Rappelons ce que signifie ce ratio de solvabilité : il s'agit du rapport entre les fonds propres réglementaires et les fonds propres qui servent à faire crédit et aux activités de marché. Pour obtenir le ratio de solvabilité, on multiplie ce rapport par 8%.

Ratio de solvabilité = (fonds propres/engagements) x 8%

En d'autres termes : plus votre numérateur baisse (par exemple dans le cas d'une baisse des fonds propres réglementaires suite à des baisses de résultats), plus vous dégradez ce ratio.
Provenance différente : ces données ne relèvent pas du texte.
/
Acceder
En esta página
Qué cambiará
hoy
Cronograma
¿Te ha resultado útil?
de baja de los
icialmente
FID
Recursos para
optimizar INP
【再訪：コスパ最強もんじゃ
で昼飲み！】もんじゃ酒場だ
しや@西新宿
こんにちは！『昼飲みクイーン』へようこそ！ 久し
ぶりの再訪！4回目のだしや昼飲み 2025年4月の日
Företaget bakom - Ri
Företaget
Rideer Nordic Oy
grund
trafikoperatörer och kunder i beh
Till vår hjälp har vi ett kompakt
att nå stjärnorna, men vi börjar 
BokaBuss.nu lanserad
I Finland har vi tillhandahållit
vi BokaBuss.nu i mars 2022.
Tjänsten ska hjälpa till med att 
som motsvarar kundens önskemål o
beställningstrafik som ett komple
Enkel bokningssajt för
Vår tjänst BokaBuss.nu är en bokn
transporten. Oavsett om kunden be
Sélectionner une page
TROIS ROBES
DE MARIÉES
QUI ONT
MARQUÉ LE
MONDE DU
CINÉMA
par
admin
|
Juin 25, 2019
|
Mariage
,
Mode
De même plus le dénominateur augmente (les engagements dédiés au crédit ou aux activités de marché augmentent suite à des pertes sur les marchés par exemple), plus vous dégradez ce ratio.

Petite note à ce stade : ce que l'on appelle ratio core tier 1 est équivalent au ratio de solvabilité (le core tier 1 étant la définition dure, restrictive et contraignante).

D'ailleurs Goldman Sachs a récemment évalué que ces nouveaux stress pourraient conduire à des besoins de recapitalisation de 298Mds€. Sur les 91 banques européennes retenues, 68 échoueraient à ces nouveaux stress tests, en retenant une norme minimale de solvabilité à 9%.

Les analystes de la banque américaine se sont appuyés sur les hypothèses de décote suivantes sur les dettes souveraines périphériques :

  1. décote de 60% de la valeur des titres grecs ;
  2. décote de 40% sur les titres irlandais et portugais ;
  3. décote de 20% sur les titres italiens et espagnols.

Certes les stress de Goldman vont plus loin que tous ceux imaginés jusqu'à présent puisque là, pour une fois, on suppose des défauts partiels sur les dettes de certains souverains, ce qui conduirait effectivement les banques à passer des provisions dans leurs comptes et donc à se recapitaliser.

Nous apprenons que l'Autorité bancaire européenne donnerait jusqu'à mi-juin 2012 aux banques pour se recapitaliser avec deux alternatives :

  1. soit les banques acceptent de valoriser les dettes souveraines qu'elles détiennent à leur valeur de marché, auquel cas elles devraient porter leur ratio de solvabilité à 9% ;
  2. soit les banques refusent de valoriser dans leurs comptes les dettes souveraines à leur valeur de marché, auquel cas les exigences en termes de ratio de solvabilité seront plus fortes avec un niveau minimal porté à 9,5%.

Or on sait que les banques qui ont une part importante de dette souveraine très dépréciée dans leurs bilans sont plutôt grecques, espagnoles, portugaises et italiennes. Donc vraisemblablement, elles opteront pour la deuxième alternative  et viser un ratio de solvabilité plus élevé et donc... se recapitaliser beaucoup plus.

Conclusion – même si ce n'est pas vraiment un scoop : ce sont les banques qui ont le plus de mal à se recapitaliser qui auront le plus de besoins en la matière.

On peut donc dire que la solvabilité des banques est réellement stressée en prenant en considération des décotes significatives sur les dettes souveraines. Mais ce problème de la solvabilité réglé... nous ne sommes pas au bout de nos peines car cela ne suffit pas. Vient désormais le problème de la liquidité.